** Opening RECORD SET block **

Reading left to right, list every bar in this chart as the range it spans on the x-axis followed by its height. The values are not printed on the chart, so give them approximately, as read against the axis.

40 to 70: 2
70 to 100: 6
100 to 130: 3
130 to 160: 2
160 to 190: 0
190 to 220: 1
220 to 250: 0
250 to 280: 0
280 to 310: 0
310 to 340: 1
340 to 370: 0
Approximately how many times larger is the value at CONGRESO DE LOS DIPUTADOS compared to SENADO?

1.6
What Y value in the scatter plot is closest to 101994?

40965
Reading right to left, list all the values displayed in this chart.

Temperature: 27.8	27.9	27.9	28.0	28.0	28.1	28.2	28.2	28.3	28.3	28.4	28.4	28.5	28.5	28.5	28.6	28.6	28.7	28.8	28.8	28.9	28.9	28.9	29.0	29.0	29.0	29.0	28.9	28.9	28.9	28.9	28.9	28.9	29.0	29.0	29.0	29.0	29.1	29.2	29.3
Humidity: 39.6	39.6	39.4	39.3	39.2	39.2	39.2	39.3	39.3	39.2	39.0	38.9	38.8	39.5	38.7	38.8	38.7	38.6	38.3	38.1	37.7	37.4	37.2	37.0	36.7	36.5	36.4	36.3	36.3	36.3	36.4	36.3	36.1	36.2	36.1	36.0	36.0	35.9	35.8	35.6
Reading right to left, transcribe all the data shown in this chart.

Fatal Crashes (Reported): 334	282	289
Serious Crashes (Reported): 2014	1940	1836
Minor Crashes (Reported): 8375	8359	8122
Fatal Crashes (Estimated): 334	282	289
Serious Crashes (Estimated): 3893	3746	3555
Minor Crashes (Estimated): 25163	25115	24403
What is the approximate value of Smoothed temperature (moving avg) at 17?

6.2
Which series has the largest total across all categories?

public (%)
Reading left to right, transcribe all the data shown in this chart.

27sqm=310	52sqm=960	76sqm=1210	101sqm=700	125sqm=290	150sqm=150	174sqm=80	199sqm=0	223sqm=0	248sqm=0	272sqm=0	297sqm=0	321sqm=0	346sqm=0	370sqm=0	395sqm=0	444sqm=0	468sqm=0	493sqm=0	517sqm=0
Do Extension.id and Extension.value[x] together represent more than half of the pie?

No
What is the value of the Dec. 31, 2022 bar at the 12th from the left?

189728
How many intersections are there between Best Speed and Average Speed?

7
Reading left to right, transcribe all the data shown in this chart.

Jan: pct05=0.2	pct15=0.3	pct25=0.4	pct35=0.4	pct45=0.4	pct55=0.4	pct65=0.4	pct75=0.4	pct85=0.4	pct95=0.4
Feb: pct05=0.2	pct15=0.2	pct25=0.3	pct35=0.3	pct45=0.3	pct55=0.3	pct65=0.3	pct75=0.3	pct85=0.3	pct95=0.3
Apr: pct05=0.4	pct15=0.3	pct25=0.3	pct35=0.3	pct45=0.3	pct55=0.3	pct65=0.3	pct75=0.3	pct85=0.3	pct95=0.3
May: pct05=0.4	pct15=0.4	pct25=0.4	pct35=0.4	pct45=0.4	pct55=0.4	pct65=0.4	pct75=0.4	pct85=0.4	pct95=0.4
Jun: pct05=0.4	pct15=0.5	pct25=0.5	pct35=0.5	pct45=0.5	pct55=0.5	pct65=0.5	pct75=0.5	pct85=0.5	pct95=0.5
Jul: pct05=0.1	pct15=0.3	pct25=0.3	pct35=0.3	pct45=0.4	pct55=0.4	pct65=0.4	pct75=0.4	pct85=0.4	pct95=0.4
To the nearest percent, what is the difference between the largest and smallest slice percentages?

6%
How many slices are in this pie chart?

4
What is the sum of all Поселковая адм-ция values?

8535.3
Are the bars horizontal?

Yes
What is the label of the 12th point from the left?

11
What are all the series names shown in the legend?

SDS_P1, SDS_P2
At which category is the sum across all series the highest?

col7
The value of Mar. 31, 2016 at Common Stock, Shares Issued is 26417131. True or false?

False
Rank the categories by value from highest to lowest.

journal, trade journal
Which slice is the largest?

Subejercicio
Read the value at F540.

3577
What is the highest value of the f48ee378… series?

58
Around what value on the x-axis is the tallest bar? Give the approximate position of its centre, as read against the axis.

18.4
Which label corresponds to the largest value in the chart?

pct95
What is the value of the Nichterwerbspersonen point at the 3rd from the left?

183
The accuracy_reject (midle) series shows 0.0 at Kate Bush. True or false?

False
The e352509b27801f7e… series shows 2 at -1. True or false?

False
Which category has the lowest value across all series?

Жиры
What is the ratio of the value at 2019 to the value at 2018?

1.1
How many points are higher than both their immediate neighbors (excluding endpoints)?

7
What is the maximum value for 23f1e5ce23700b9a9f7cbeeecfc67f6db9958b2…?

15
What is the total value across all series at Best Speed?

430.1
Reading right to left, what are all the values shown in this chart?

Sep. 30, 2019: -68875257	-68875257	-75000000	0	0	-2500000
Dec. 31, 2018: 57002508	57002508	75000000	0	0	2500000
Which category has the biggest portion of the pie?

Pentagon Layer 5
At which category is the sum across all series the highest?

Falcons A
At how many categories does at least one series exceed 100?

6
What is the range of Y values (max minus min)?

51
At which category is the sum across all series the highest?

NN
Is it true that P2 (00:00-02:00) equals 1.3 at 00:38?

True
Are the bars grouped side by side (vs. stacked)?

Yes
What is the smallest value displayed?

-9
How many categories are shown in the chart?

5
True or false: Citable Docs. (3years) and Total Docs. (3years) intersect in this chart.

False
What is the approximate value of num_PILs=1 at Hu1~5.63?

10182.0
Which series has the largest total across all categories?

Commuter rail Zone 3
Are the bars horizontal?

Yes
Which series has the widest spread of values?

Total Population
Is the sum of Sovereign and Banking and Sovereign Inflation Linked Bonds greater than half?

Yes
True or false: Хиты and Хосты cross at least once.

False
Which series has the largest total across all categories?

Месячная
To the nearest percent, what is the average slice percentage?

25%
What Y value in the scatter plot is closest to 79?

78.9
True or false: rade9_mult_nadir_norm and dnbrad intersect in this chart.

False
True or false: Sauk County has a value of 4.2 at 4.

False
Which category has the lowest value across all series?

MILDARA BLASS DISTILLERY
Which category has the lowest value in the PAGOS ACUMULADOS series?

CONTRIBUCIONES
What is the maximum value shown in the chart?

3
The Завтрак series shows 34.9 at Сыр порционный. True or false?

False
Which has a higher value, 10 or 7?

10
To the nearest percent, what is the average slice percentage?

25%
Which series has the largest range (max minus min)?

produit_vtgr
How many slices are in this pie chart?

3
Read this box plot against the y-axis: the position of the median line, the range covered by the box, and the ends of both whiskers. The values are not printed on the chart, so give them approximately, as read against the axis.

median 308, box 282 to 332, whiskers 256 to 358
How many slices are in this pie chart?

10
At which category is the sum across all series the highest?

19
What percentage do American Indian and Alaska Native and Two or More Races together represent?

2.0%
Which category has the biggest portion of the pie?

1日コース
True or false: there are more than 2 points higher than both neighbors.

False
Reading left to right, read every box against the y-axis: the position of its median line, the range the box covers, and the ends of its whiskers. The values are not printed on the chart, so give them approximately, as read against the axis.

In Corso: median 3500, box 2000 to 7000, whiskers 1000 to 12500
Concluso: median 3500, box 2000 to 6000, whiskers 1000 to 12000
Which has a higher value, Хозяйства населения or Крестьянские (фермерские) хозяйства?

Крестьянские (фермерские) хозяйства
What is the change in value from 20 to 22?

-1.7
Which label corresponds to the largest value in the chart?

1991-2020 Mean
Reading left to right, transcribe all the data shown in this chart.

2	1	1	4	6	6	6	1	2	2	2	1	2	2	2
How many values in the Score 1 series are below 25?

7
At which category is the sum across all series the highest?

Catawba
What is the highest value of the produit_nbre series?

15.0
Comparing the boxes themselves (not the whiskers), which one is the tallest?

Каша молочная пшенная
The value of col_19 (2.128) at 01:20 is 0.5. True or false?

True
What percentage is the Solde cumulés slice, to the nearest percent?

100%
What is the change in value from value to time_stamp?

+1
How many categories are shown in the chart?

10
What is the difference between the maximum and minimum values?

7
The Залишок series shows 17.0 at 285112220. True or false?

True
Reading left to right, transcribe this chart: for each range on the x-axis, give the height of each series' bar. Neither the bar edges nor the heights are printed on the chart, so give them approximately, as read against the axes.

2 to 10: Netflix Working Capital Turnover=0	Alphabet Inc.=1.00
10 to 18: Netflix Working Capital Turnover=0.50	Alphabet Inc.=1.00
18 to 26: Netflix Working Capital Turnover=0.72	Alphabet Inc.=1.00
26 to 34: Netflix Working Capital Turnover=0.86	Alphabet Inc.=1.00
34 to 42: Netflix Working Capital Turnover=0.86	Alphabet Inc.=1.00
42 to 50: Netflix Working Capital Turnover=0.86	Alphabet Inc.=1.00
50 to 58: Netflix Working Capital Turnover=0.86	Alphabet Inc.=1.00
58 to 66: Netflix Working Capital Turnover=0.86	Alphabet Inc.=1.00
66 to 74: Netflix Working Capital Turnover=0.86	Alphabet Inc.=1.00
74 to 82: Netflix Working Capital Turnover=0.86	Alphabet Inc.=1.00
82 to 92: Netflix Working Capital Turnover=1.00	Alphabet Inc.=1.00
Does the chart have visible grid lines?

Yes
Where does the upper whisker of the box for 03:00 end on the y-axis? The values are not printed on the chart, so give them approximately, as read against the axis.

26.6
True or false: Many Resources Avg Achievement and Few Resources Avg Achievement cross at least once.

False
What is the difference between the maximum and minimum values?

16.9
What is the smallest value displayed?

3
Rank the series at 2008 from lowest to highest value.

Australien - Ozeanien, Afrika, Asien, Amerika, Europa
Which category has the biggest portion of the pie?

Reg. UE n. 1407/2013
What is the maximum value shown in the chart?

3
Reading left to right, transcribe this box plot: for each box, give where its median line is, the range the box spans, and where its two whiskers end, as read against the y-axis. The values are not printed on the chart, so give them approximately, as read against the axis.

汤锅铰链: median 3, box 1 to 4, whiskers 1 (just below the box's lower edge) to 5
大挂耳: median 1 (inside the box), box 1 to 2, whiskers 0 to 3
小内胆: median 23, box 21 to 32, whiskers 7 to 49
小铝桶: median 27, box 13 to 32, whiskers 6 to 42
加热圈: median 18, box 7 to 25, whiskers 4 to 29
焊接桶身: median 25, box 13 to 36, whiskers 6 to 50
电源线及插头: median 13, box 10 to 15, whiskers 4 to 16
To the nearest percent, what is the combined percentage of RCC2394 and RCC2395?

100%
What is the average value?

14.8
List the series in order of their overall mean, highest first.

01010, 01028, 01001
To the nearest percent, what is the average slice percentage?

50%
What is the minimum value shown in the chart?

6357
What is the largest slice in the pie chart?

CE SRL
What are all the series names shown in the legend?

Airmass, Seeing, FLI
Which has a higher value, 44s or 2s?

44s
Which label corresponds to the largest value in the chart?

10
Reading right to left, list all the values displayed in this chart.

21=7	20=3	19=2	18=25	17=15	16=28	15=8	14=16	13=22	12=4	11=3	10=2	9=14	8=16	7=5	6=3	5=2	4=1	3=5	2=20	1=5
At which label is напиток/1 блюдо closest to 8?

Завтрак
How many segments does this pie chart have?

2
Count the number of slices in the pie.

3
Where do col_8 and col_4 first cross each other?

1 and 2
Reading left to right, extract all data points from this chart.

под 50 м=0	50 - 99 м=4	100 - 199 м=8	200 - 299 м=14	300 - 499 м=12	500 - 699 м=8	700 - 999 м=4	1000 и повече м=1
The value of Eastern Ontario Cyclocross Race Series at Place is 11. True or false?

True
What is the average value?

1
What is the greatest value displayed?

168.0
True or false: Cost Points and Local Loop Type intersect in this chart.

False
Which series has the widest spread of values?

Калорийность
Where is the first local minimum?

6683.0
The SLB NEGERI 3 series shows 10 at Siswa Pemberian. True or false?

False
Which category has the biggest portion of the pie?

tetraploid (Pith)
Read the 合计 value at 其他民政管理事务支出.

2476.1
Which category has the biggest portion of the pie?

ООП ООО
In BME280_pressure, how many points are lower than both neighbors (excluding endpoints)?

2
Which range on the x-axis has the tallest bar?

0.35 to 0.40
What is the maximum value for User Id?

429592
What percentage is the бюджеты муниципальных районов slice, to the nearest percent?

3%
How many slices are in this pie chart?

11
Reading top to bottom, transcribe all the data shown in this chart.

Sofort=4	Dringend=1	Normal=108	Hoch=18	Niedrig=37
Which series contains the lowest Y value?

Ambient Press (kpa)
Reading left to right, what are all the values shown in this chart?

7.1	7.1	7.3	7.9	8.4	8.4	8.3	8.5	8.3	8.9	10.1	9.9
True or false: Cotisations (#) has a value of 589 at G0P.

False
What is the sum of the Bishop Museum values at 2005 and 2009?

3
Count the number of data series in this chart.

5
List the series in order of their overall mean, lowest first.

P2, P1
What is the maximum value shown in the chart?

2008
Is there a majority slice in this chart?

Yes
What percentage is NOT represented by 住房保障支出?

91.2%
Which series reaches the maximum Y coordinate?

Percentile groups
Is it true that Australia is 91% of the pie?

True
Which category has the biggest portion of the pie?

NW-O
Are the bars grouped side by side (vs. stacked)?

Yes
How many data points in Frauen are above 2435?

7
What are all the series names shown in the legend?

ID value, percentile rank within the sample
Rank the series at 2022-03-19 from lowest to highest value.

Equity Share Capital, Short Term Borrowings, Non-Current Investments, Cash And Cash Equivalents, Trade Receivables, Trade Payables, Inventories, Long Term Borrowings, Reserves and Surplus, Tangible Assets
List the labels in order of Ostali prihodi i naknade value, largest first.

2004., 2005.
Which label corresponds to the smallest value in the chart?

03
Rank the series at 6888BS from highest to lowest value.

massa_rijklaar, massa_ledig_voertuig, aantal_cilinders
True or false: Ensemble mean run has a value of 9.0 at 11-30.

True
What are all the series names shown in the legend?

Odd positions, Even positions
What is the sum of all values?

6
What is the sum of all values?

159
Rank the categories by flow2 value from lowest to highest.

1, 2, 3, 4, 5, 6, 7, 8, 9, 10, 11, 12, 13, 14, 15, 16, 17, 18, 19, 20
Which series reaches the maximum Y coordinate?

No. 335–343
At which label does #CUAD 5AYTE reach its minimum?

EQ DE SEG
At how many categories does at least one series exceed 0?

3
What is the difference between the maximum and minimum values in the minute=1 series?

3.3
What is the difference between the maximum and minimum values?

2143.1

** Closing RECORD SET block **

WORK REQUIRED: Please report each line of the records above that contains the word "хозяйства", copying every such line in full.

WRITTEN SOLUTION:
Which has a higher value, Хозяйства населения or Крестьянские (фермерские) хозяйства?
Крестьянские (фермерские) хозяйства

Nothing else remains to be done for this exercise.